Echinoderms do not require physical contact for the exchange of reproductive material instead they typically release their sperm and eggs into the water. Millions of individual sperm and eggs may be released at one time. Fertilization takes place when sperm and egg come contact each other while floating freely in the water.
Some echinoderms brood their eggs, especially in cold water species where planktonic larvae might not be able
to find sufficient food. These retained eggs are usually few in number and are supplied with large yolks to nourish the developing embryos. The female Star Fish carry the eggs in special pouches, under her arms, under her arched body or even in her cardiac stomach.
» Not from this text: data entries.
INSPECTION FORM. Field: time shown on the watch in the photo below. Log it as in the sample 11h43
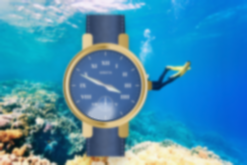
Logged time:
3h49
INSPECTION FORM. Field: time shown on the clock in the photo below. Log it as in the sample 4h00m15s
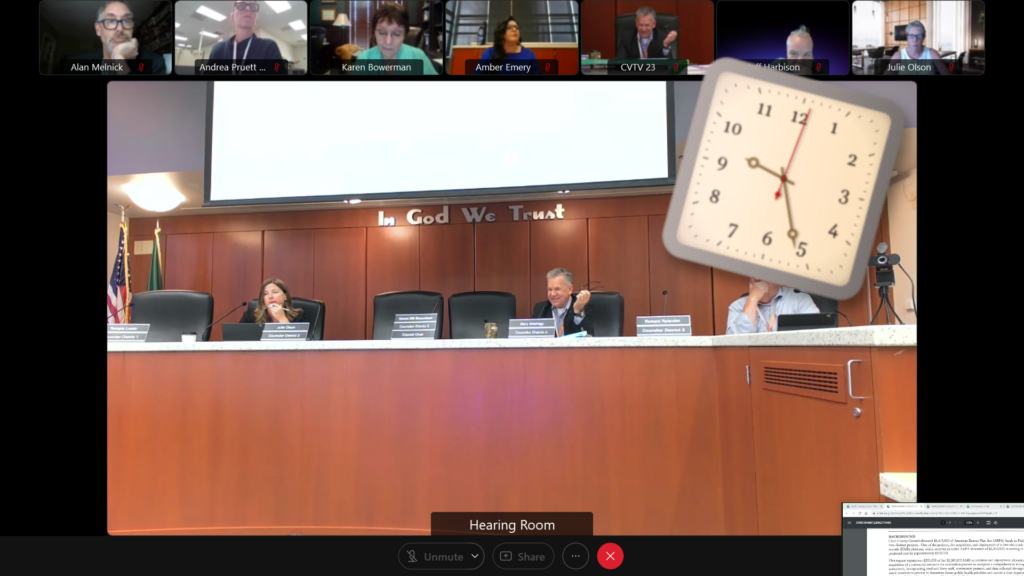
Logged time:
9h26m01s
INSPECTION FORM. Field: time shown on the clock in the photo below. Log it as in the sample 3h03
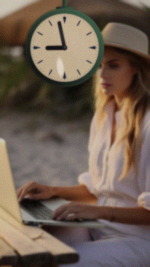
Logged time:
8h58
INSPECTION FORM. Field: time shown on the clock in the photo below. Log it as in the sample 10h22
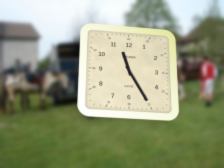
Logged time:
11h25
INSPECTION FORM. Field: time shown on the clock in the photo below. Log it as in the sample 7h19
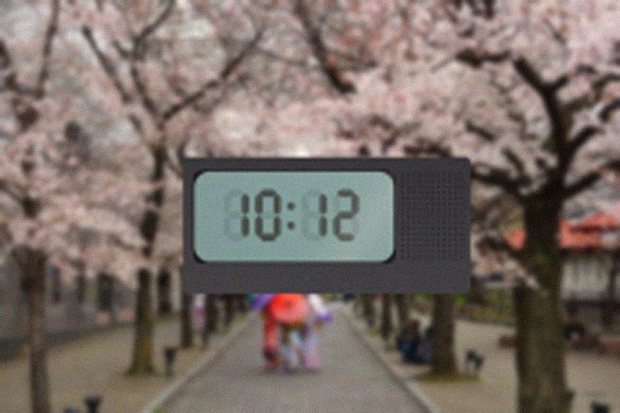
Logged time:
10h12
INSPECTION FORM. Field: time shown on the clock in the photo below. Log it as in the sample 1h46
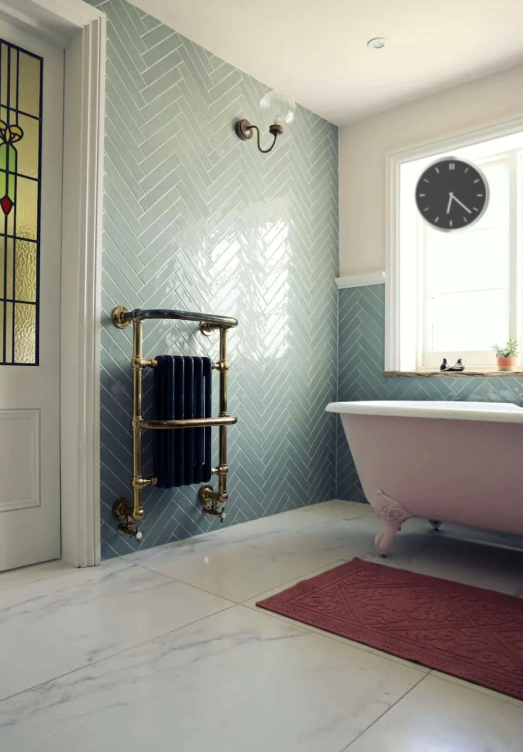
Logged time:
6h22
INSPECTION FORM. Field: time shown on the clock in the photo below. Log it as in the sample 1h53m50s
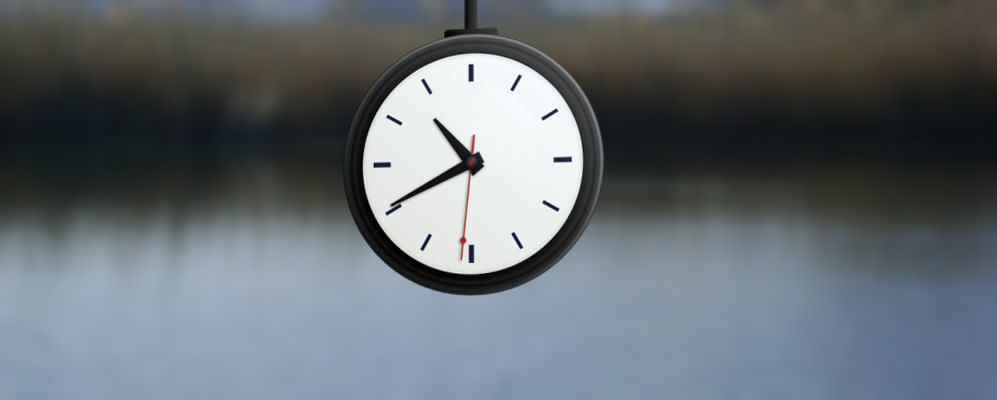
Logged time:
10h40m31s
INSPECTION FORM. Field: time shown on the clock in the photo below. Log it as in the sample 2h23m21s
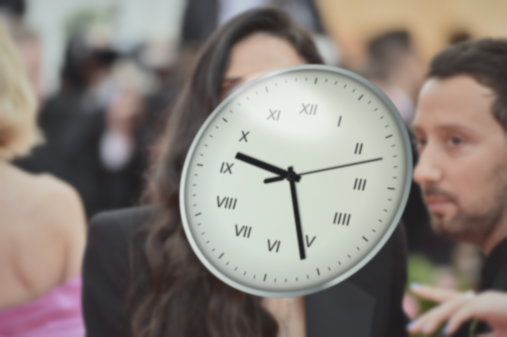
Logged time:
9h26m12s
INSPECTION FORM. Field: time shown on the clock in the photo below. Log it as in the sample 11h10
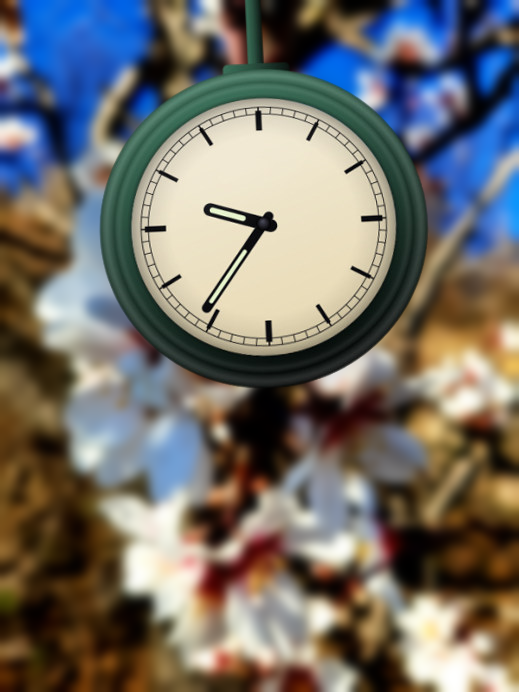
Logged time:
9h36
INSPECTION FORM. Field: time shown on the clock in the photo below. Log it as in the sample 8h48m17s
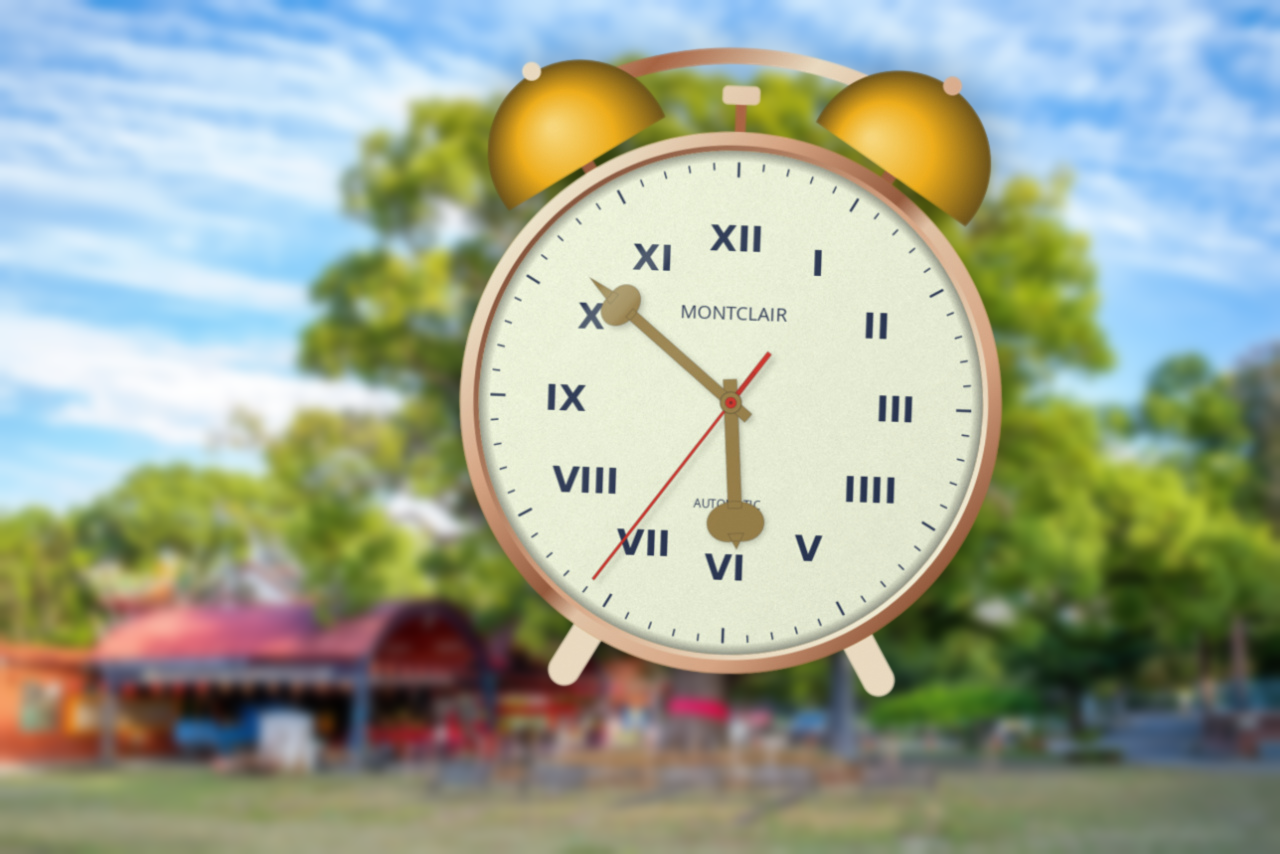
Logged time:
5h51m36s
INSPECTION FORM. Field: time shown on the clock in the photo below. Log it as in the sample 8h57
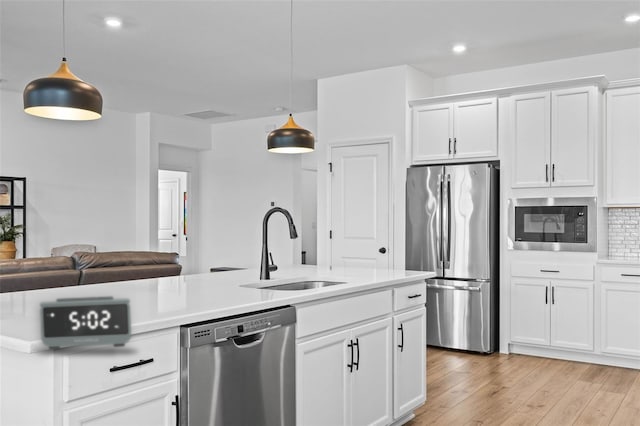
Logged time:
5h02
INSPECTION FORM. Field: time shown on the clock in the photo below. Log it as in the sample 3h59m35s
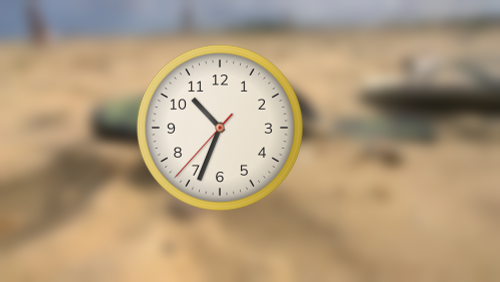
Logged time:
10h33m37s
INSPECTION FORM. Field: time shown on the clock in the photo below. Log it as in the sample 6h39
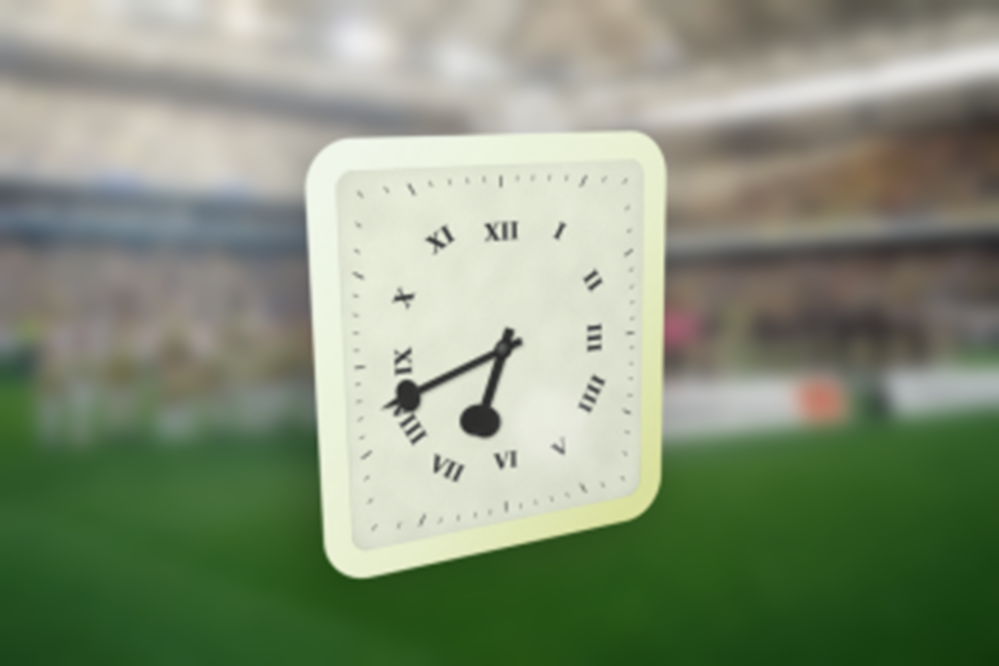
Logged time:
6h42
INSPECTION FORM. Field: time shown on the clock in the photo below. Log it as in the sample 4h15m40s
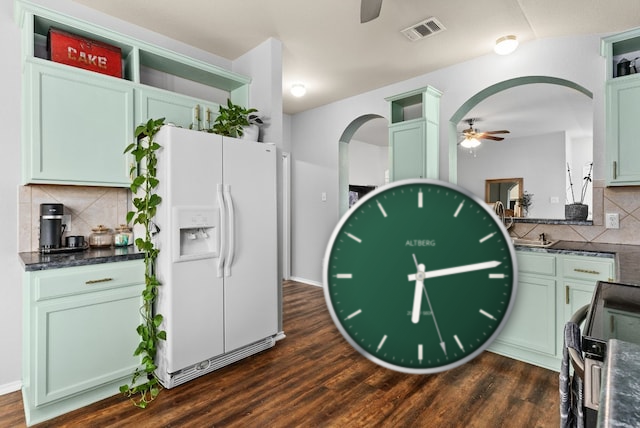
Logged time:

Many brittle stars are hermaphrodites and egg brooding is quite common and usually takes place in special chambers on their oral surfaces, but sometimes the ovary or coelom is used. In starfish and brittle stars, direct development without passing through a bilateral larval stage usually takes place. Some sea cucumbers use their buccal tentacles for transfer of their eggs to their underside or back where they are retained. In other species, the eggs are remained in the coelom where they develop viviparously, later emerging through ruptures in the body wall. In some species of crinoid, the embryos develop in special breeding bags, in which the eggs are held until sperm released by a male happens to find them.
Advantages of Sexual Reproduction:
• Genetic recombination results in the formation of new traits.
• The resulting genetic diversity increases the changes of the species enabling them to survive sudden environmental changes.
• Variation leads to evolution.
• Sexually reproducing population eliminate deleterious and lethal mutations.